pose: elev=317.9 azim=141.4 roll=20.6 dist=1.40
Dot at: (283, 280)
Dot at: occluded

--

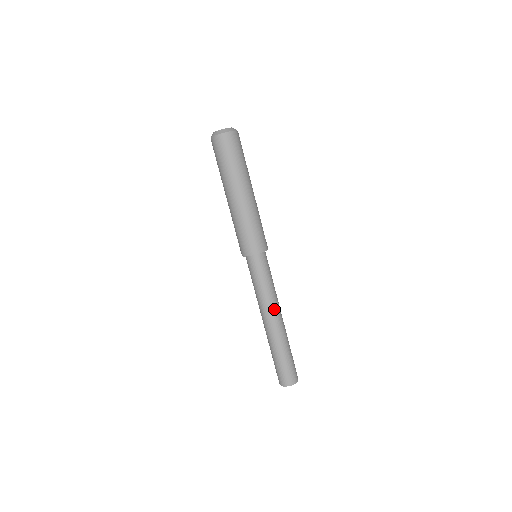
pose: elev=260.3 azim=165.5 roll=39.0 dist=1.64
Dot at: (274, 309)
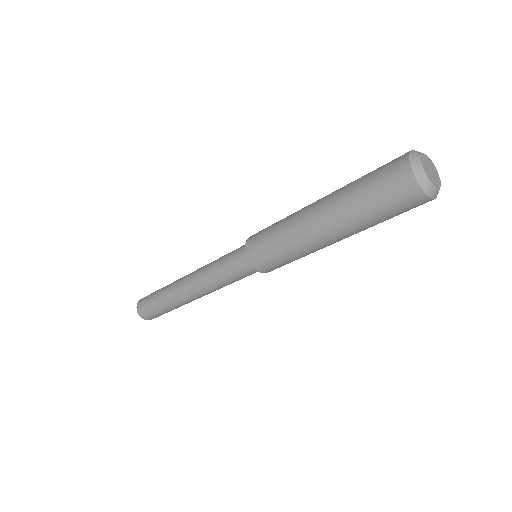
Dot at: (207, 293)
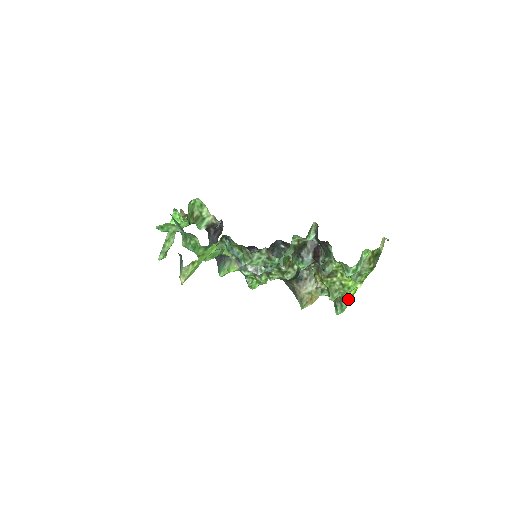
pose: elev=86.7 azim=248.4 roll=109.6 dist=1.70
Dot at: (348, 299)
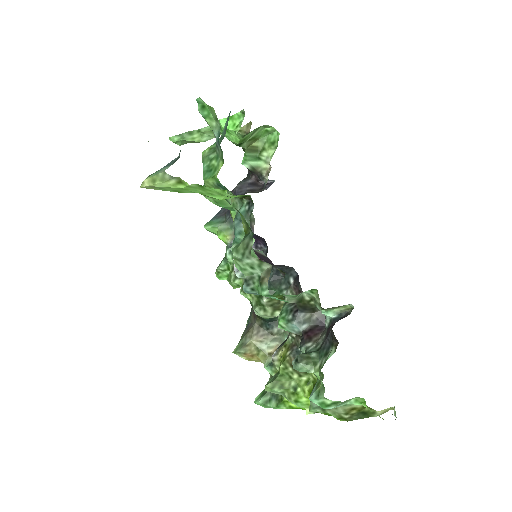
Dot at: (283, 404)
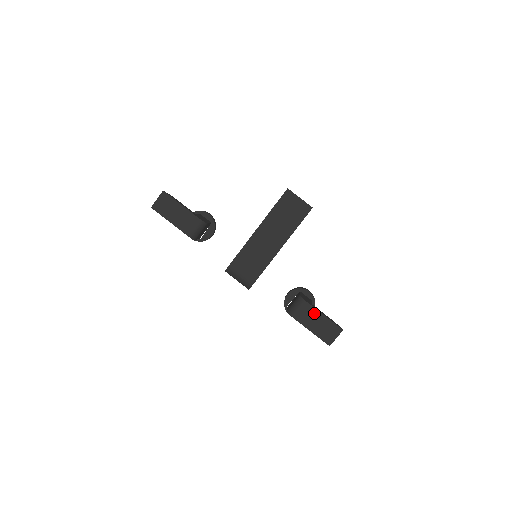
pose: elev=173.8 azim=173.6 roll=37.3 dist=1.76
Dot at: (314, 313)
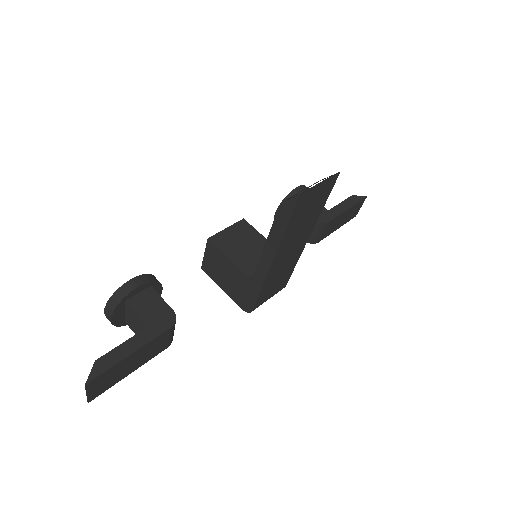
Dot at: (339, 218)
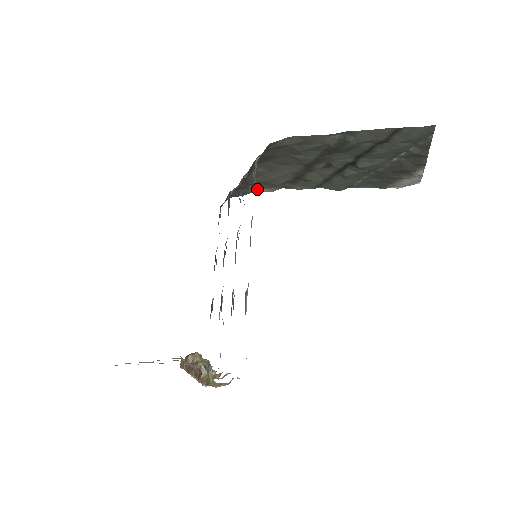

• [Given exercise]: Rewrite the lines of the listing, starting at the line containing "pose: elev=86.7 azim=248.4" and ending at the line containing "Dot at: (339, 218)", so that "roll" becomes "tilt" and nothing else changes. Leave the pictures out of your answer.

• [Response to the task]:
pose: elev=86.7 azim=248.4 tilt=109.6 dist=1.70
Dot at: (348, 299)
Dot at: (283, 404)
pose: elev=173.8 azim=173.6 tilt=37.3 dist=1.76
Dot at: (314, 313)
Dot at: (339, 218)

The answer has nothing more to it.